- [About this task] Search the data below for the string "output" and copy all lines where it shows up.

- [Data for review]
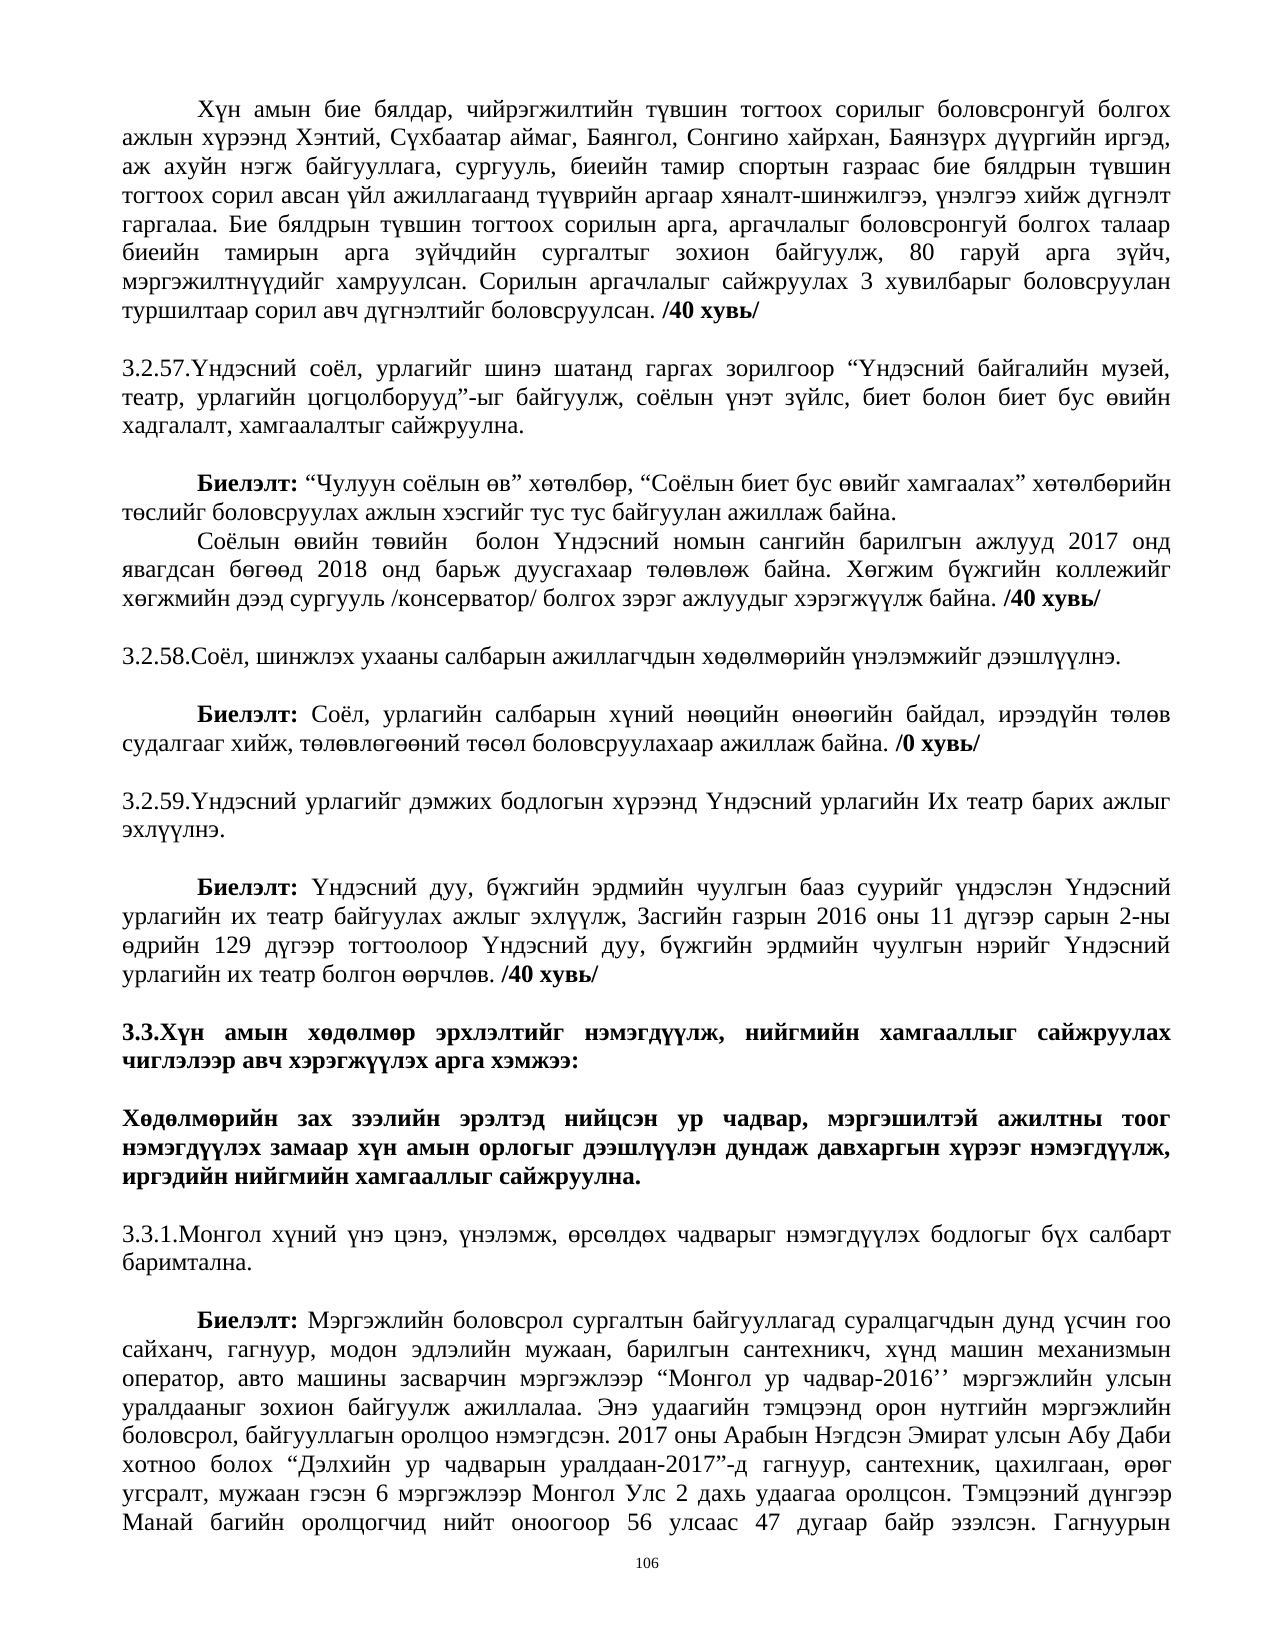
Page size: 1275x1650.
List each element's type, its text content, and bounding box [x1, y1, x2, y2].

text Хүн амын бие бялдар, чийрэгжилтийн түвшин тогтоох сорилыг боловсронгуй болгох ажлын хүрээнд Хэнтий, Сүхбаатар аймаг, Баянгол, Сонгино хайрхан, Баянзүрх дүүргийн иргэд, аж ахуйн нэгж байгууллага, сургууль, биеийн тамир спортын газраас бие бялдрын түвшин тогтоох сорил авсан үйл ажиллагаанд түүврийн аргаар хяналт-шинжилгээ, үнэлгээ хийж дүгнэлт гаргалаа. Бие бялдрын түвшин тогтоох сорилын арга, аргачлалыг боловсронгуй болгох талаар биеийн тамирын арга зүйчдийн сургалтыг зохион байгуулж, 80 гаруй арга зүйч, мэргэжилтнүүдийг хамруулсан. Сорилын аргачлалыг сайжруулах 3 хувилбарыг боловсруулан туршилтаар сорил авч дүгнэлтийг боловсруулсан. /40 хувь/ [122, 94, 1172, 324]
text 3.2.57.Үндэсний соёл, урлагийг шинэ шатанд гаргах зорилгоор “Үндэсний байгалийн музей, театр, урлагийн цогцолборууд”-ыг байгуулж, соёлын үнэт зүйлс, биет болон биет бус өвийн хадгалалт, хамгаалалтыг сайжруулна. [122, 353, 1172, 439]
text 3.3.1.Монгол хүний үнэ цэнэ, үнэлэмж, өрсөлдөх чадварыг нэмэгдүүлэх бодлогыг бүх салбарт баримтална. [122, 1219, 1172, 1276]
text Биелэлт: Соёл, урлагийн салбарын хүний нөөцийн өнөөгийн байдал, ирээдүйн төлөв судалгааг хийж, төлөвлөгөөний төсөл боловсруулахаар ажиллаж байна. /0 хувь/ [122, 699, 1172, 757]
text 3.2.58.Соёл, шинжлэх ухааны салбарын ажиллагчдын хөдөлмөрийн үнэлэмжийг дээшлүүлнэ. [122, 641, 1172, 670]
text Хөдөлмөрийн зах зээлийн эрэлтэд нийцсэн ур чадвар, мэргэшилтэй ажилтны тоог нэмэгдүүлэх замаар хүн амын орлогыг дээшлүүлэн дундаж давхаргын хүрээг нэмэгдүүлж, иргэдийн нийгмийн хамгааллыг сайжруулна. [122, 1103, 1172, 1189]
text Биелэлт: Үндэсний дуу, бүжгийн эрдмийн чуулгын бааз суурийг үндэслэн Үндэсний урлагийн их театр байгуулах ажлыг эхлүүлж, Засгийн газрын 2016 оны 11 дүгээр сарын 2-ны өдрийн 129 дүгээр тогтоолоор Үндэсний дуу, бүжгийн эрдмийн чуулгын нэрийг Үндэсний урлагийн их театр болгон өөрчлөв. /40 хувь/ [122, 872, 1172, 987]
text Соёлын өвийн төвийн болон Үндэсний номын сангийн барилгын ажлууд 2017 онд явагдсан бөгөөд 2018 онд барьж дуусгахаар төлөвлөж байна. Хөгжим бүжгийн коллежийг хөгжмийн дээд сургууль /консерватор/ болгох зэрэг ажлуудыг хэрэгжүүлж байна. /40 хувь/ [122, 526, 1172, 612]
text Биелэлт: “Чулуун соёлын өв” хөтөлбөр, “Соёлын биет бус өвийг хамгаалах” хөтөлбөрийн төслийг боловсруулах ажлын хэсгийг тус тус байгуулан ажиллаж байна. [122, 468, 1172, 526]
text 3.3.Хүн амын хөдөлмөр эрхлэлтийг нэмэгдүүлж, нийгмийн хамгааллыг сайжруулах чиглэлээр авч хэрэгжүүлэх арга хэмжээ: [122, 1017, 1172, 1074]
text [122, 1305, 1172, 1535]
text 3.2.59.Үндэсний урлагийг дэмжих бодлогын хүрээнд Үндэсний урлагийн Их театр барих ажлыг эхлүүлнэ. [122, 786, 1172, 843]
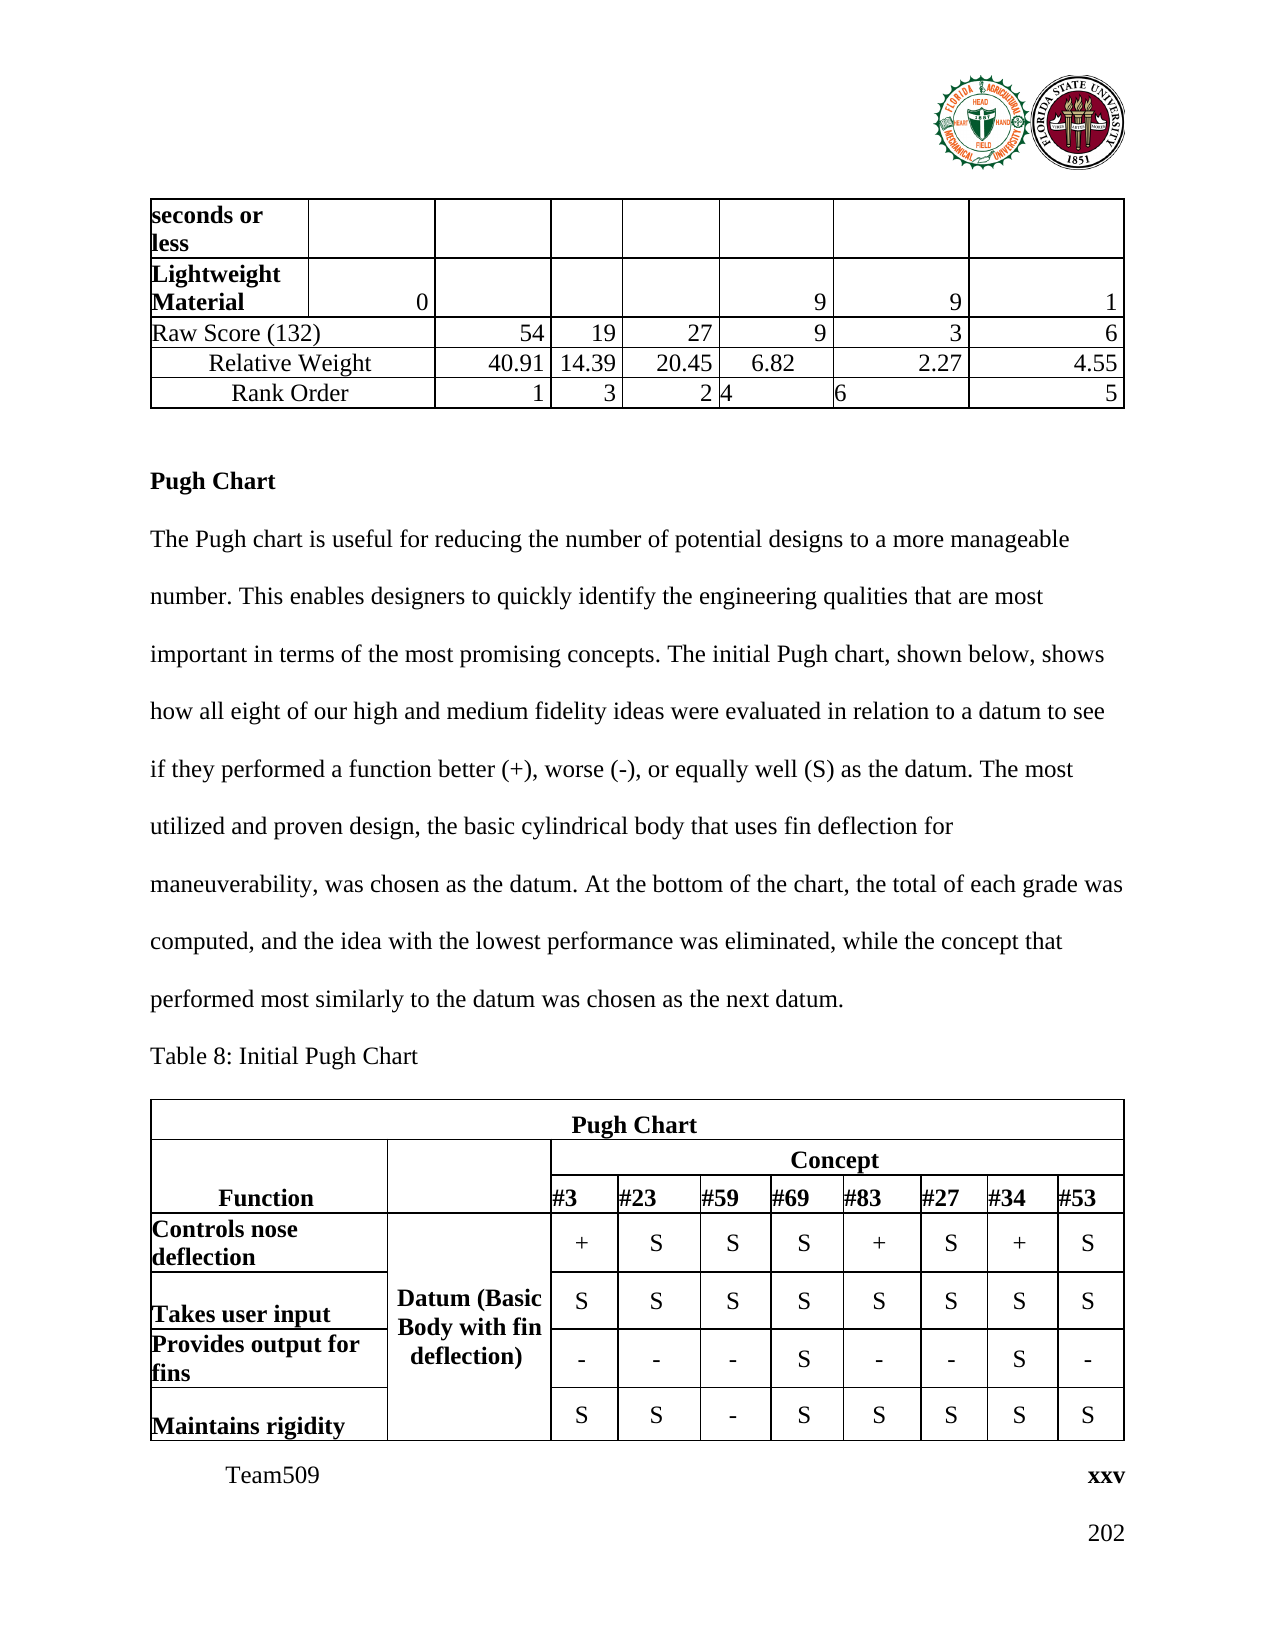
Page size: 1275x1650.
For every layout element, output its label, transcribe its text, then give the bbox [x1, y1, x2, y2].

table_cell - [844, 1330, 920, 1387]
table_cell 3 [552, 200, 622, 257]
table_cell + [988, 1214, 1057, 1271]
table_cell #59 [701, 1176, 770, 1212]
table_cell Concept [552, 1140, 1123, 1174]
table_cell #23 [619, 1176, 700, 1212]
table_cell 4.55 [970, 348, 1123, 377]
table_cell 2 [309, 200, 434, 257]
table_cell 2.27 [834, 348, 968, 377]
table_cell [834, 200, 968, 257]
table_cell 9 [720, 259, 833, 316]
table_cell S [922, 1273, 987, 1328]
table_cell S [844, 1388, 920, 1440]
table_cell 9 [720, 318, 833, 347]
table_cell S [844, 1273, 920, 1328]
table_cell S [988, 1388, 1057, 1440]
table_cell S [619, 1273, 700, 1328]
table_cell 40.91 [436, 348, 550, 377]
table_cell Controls nose deflection [152, 1214, 387, 1271]
table_cell 54 [436, 318, 550, 347]
table_cell 6 [970, 318, 1123, 347]
table_cell S [772, 1214, 843, 1271]
table_cell S [701, 1214, 770, 1271]
table_cell Provides output for fins [152, 1330, 387, 1387]
table_cell 1 [436, 378, 550, 407]
table_cell #83 [844, 1176, 920, 1212]
table_cell S [922, 1214, 987, 1271]
table_cell Relative Weight [152, 348, 434, 377]
table_cell 6 [834, 378, 968, 407]
picture [933, 75, 1125, 170]
table_cell 5 [970, 378, 1123, 407]
table_cell S [772, 1273, 843, 1328]
text Table 8: Initial Pugh Chart [150, 1041, 1125, 1070]
table_cell [623, 200, 719, 257]
table_cell [552, 259, 622, 316]
table_cell 3 [834, 318, 968, 347]
table_cell + [844, 1214, 920, 1271]
table_cell Raw Score (132) [152, 318, 434, 347]
table_cell S [988, 1330, 1057, 1387]
table_cell S [1059, 1214, 1123, 1271]
table_cell - [552, 1330, 617, 1387]
table_cell [436, 259, 550, 316]
table_cell - [922, 1330, 987, 1387]
table_cell #34 [988, 1176, 1057, 1212]
table_cell [970, 200, 1123, 257]
table_cell #53 [1059, 1176, 1123, 1212]
table_cell 0 [309, 259, 434, 316]
table_cell Maintains rigidity [152, 1388, 387, 1440]
table_cell 3 [552, 378, 622, 407]
table_cell - [619, 1330, 700, 1387]
table_cell [623, 259, 719, 316]
table_cell 6.82 [720, 348, 833, 377]
table_cell 9 [834, 259, 968, 316]
table_cell 27 [623, 318, 719, 347]
table_cell - [701, 1388, 770, 1440]
table_cell Takes user input [152, 1273, 387, 1328]
table_cell #69 [772, 1176, 843, 1212]
table_cell S [1059, 1388, 1123, 1440]
table_cell 19 [552, 318, 622, 347]
table_cell S [552, 1388, 617, 1440]
table_cell S [619, 1388, 700, 1440]
table_cell - [701, 1330, 770, 1387]
table_cell S [701, 1273, 770, 1328]
table_cell 14.39 [552, 348, 622, 377]
table_cell 4 [720, 378, 833, 407]
table_cell Lightweight Material [152, 259, 308, 316]
text The Pugh chart is useful for reducing the number of potential designs to a more manageable number. This enables designers to quickly identify the engineering qualities that are most important in terms of the most promising concepts. The initial Pugh chart, shown below, shows how all eight of our high and medium fidelity ideas were evaluated in relation to a datum to see if they performed a function better (+), worse (-), or equally well (S) as the datum. The most utilized and proven design, the basic cylindrical body that uses fin deflection for maneuverability, was chosen as the datum. At the bottom of the chart, the total of each grade was computed, and the idea with the lowest performance was eliminated, while the concept that performed most similarly to the datum was chosen as the next datum. [150, 524, 1125, 1012]
table_cell S [552, 1273, 617, 1328]
text Pugh Chart [150, 466, 1125, 495]
table_cell #3 [552, 1176, 617, 1212]
table_cell [720, 200, 833, 257]
table_cell S [922, 1388, 987, 1440]
table_cell 2 [623, 378, 719, 407]
table_cell + [552, 1214, 617, 1271]
table_cell S [619, 1214, 700, 1271]
table_header Pugh Chart [152, 1100, 1123, 1138]
table_cell S [772, 1388, 843, 1440]
table_cell Function [152, 1140, 387, 1212]
table_cell Nose moves in straight line to desired position in 0.5 seconds or less [152, 200, 308, 257]
table_cell 20.45 [623, 348, 719, 377]
table_cell #27 [922, 1176, 987, 1212]
table_cell 1 [970, 259, 1123, 316]
table_cell S [1059, 1273, 1123, 1328]
table_cell [388, 1140, 550, 1212]
table_cell S [772, 1330, 843, 1387]
table_cell Rank Order [152, 378, 434, 407]
table_cell Datum (Basic Body with fin deflection) [388, 1214, 550, 1440]
table_cell S [988, 1273, 1057, 1328]
table_cell - [1059, 1330, 1123, 1387]
table_cell 9 [436, 200, 550, 257]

- [Answer space]
For every layout element, output its label, transcribe its text, then give the bbox [x1, y1, x2, y2].
table_cell Provides output for fins [152, 1330, 387, 1387]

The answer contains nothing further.